═══ DATA ROWS

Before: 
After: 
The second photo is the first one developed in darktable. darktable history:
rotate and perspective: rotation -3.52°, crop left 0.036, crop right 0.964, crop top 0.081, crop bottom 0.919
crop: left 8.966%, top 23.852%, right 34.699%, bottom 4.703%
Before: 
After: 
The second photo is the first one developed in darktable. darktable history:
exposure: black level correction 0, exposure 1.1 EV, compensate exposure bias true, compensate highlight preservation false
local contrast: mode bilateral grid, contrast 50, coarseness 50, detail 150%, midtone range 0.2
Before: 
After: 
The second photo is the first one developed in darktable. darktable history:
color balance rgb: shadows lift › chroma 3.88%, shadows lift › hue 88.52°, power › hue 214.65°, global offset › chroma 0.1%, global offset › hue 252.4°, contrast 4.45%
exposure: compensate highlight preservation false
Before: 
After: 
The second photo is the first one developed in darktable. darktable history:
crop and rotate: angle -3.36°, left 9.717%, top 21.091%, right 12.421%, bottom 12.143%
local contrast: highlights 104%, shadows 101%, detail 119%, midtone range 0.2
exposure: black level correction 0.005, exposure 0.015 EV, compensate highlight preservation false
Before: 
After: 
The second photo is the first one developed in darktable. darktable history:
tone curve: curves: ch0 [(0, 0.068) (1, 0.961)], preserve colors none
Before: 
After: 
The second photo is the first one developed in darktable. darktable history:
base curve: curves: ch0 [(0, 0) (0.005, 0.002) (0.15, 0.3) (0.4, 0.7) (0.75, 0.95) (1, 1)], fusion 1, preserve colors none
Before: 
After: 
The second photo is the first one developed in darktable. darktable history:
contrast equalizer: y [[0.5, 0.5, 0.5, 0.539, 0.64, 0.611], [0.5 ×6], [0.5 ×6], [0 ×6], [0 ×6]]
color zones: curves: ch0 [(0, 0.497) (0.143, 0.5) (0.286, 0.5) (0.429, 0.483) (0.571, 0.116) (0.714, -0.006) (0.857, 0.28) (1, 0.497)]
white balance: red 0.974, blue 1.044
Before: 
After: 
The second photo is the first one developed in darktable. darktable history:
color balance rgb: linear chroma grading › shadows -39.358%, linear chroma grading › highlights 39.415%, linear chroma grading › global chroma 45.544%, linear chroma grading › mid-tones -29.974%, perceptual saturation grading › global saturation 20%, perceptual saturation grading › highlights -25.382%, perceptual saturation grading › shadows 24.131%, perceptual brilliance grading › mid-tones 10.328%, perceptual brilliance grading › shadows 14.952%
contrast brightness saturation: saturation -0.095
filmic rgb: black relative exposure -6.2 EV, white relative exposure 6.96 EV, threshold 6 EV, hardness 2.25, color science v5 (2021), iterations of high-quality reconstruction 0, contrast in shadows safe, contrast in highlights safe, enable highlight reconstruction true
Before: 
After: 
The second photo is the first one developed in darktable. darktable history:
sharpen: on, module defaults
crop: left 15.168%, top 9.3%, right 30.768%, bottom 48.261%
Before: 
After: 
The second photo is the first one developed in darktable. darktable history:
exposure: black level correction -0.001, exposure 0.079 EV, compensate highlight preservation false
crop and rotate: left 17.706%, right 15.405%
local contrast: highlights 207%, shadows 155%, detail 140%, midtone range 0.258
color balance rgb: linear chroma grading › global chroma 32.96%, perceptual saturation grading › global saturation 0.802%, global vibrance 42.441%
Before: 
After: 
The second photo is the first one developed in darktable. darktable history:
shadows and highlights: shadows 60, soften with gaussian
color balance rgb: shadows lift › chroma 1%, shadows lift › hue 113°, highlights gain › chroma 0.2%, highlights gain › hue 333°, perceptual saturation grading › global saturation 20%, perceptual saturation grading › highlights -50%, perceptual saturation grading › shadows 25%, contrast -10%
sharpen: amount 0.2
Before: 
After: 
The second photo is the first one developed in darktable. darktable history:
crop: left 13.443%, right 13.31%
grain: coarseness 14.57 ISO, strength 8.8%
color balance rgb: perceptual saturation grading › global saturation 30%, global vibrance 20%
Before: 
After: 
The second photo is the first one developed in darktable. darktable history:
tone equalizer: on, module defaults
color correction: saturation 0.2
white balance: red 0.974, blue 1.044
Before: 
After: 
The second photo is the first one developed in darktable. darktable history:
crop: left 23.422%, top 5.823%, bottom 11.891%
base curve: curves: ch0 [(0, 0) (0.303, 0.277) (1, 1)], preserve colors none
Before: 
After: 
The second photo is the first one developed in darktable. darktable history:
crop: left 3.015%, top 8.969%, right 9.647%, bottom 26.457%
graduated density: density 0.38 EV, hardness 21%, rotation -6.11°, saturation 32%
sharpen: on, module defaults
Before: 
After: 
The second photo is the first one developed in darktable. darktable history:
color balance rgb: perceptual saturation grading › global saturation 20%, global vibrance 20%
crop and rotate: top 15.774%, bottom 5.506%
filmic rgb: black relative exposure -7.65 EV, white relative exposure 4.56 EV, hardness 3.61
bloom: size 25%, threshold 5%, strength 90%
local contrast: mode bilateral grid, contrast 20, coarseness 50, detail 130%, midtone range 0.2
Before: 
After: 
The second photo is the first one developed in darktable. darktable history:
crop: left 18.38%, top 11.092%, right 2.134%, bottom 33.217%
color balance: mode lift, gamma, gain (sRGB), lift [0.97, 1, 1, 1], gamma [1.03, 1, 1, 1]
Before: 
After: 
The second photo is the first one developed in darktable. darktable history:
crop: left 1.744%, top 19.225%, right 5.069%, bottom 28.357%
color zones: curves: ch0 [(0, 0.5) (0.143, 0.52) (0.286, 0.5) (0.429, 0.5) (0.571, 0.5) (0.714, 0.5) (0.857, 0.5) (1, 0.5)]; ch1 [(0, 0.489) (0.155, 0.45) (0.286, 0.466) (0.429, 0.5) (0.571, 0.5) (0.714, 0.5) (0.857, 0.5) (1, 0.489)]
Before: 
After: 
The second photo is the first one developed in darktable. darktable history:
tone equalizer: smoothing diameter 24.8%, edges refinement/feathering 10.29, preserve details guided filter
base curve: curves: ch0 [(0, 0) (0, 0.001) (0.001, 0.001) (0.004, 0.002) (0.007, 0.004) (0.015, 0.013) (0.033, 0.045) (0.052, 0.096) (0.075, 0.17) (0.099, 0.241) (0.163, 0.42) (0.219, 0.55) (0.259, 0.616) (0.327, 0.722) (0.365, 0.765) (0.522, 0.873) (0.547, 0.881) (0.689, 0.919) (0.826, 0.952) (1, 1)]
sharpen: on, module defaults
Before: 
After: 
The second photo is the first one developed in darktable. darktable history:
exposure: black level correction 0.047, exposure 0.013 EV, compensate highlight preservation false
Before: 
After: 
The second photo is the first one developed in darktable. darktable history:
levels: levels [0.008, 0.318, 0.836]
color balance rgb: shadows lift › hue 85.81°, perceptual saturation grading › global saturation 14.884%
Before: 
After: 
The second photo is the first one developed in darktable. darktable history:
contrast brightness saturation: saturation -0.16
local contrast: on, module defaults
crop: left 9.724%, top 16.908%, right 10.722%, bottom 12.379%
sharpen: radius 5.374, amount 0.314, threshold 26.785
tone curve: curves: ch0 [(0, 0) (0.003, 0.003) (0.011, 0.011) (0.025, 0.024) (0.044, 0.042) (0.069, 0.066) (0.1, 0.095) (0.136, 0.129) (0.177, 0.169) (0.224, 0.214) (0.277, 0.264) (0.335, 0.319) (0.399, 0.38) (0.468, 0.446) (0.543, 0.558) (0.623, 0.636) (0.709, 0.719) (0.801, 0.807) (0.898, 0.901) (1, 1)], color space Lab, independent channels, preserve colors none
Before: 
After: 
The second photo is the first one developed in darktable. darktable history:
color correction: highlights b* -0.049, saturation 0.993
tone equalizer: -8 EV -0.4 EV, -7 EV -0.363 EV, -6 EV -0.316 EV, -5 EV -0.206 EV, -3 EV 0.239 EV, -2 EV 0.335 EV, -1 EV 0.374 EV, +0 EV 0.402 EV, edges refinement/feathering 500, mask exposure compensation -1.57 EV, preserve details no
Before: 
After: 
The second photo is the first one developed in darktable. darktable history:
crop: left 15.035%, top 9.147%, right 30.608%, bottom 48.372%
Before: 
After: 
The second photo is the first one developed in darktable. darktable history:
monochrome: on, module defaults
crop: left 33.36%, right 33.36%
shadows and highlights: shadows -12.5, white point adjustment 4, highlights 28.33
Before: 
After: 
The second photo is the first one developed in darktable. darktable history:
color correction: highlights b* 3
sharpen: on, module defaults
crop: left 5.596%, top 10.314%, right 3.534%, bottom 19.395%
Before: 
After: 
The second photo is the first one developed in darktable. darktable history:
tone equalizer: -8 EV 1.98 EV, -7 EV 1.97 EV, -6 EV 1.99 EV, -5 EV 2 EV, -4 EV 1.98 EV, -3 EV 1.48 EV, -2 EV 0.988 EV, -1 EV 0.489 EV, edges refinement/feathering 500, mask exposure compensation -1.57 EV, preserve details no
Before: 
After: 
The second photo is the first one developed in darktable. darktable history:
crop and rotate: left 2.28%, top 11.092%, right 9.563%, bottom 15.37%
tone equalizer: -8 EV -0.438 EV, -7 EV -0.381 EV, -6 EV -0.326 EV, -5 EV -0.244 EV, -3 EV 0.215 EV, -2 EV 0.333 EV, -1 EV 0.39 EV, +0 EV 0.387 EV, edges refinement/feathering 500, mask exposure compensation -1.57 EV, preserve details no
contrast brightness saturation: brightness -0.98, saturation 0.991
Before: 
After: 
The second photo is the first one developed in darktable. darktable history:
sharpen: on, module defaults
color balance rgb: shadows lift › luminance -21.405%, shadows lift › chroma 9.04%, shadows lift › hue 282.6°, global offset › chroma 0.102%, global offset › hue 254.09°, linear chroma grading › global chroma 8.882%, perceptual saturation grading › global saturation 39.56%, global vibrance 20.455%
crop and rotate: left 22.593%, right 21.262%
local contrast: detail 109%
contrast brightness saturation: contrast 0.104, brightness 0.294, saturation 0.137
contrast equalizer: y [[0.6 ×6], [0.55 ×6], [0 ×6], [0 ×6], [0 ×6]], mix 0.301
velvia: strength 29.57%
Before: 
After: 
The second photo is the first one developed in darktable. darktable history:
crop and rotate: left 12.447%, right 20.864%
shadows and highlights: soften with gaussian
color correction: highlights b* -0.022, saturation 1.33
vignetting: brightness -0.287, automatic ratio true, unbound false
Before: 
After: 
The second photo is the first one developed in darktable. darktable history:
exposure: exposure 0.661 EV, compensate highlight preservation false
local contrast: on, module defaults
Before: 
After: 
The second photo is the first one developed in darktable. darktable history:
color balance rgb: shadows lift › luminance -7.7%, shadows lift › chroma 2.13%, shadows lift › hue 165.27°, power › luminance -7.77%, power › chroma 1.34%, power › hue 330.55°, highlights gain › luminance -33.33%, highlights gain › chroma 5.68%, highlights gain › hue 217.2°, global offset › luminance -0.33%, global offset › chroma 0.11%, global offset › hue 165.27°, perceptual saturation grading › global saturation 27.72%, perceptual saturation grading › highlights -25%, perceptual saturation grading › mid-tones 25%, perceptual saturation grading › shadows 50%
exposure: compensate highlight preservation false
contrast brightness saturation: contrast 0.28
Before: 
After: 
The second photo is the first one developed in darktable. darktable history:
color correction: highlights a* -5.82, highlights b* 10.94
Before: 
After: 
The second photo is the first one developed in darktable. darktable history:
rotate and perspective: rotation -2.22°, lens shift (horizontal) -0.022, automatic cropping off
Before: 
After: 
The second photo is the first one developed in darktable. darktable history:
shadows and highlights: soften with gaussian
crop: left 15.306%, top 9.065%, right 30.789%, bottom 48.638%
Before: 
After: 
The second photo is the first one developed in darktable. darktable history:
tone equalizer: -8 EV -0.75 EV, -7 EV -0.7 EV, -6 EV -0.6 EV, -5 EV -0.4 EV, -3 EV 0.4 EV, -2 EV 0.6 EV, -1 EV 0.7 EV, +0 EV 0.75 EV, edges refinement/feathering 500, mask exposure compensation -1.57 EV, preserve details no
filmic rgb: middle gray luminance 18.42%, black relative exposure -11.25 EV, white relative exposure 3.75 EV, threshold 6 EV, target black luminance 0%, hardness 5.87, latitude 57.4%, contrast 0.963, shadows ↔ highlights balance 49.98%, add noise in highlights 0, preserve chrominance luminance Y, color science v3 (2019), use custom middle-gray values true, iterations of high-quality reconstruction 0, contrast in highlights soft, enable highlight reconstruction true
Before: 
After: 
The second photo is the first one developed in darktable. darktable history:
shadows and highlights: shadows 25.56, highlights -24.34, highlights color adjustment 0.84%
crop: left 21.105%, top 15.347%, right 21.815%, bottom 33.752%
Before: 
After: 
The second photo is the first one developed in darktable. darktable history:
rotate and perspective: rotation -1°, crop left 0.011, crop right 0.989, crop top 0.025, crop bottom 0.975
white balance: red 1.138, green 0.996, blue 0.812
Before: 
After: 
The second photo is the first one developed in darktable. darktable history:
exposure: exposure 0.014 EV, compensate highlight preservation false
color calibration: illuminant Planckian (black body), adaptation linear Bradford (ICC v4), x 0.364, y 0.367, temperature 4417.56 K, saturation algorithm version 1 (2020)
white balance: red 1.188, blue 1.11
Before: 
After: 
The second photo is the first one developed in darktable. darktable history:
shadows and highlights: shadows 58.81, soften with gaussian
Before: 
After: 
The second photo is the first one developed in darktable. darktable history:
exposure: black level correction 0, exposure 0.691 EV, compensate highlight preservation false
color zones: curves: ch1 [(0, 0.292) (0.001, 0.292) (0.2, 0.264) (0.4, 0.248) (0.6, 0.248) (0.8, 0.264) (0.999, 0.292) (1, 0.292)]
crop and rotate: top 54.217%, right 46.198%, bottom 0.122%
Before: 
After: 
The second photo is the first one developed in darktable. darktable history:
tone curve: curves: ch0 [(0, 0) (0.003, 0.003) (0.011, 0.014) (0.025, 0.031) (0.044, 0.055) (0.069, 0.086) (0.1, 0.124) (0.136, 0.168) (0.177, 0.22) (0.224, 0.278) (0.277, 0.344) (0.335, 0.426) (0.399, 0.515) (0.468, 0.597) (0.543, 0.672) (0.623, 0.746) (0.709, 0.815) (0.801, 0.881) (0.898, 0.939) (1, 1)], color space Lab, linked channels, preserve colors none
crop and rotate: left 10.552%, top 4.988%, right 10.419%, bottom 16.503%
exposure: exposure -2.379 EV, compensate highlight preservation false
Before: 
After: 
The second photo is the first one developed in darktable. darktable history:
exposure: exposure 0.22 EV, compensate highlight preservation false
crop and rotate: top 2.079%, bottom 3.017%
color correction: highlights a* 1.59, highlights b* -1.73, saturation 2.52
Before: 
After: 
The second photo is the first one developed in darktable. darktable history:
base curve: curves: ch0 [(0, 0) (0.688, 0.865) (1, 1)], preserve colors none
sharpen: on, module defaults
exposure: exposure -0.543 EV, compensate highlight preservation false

══════

Express everything from the start of the entries down to and including the line that contains "exposure: black level correction 0.005, exposure" as a JSON list of strings, with one string per line and blank lines left out.

RESPONSE TO THIS TASK
[
  "Before: ",
  "After: ",
  "The second photo is the first one developed in darktable. darktable history:",
  "rotate and perspective: rotation -3.52°, crop left 0.036, crop right 0.964, crop top 0.081, crop bottom 0.919",
  "crop: left 8.966%, top 23.852%, right 34.699%, bottom 4.703%",
  "Before: ",
  "After: ",
  "The second photo is the first one developed in darktable. darktable history:",
  "exposure: black level correction 0, exposure 1.1 EV, compensate exposure bias true, compensate highlight preservation false",
  "local contrast: mode bilateral grid, contrast 50, coarseness 50, detail 150%, midtone range 0.2",
  "Before: ",
  "After: ",
  "The second photo is the first one developed in darktable. darktable history:",
  "color balance rgb: shadows lift › chroma 3.88%, shadows lift › hue 88.52°, power › hue 214.65°, global offset › chroma 0.1%, global offset › hue 252.4°, contrast 4.45%",
  "exposure: compensate highlight preservation false",
  "Before: ",
  "After: ",
  "The second photo is the first one developed in darktable. darktable history:",
  "crop and rotate: angle -3.36°, left 9.717%, top 21.091%, right 12.421%, bottom 12.143%",
  "local contrast: highlights 104%, shadows 101%, detail 119%, midtone range 0.2",
  "exposure: black level correction 0.005, exposure 0.015 EV, compensate highlight preservation false"
]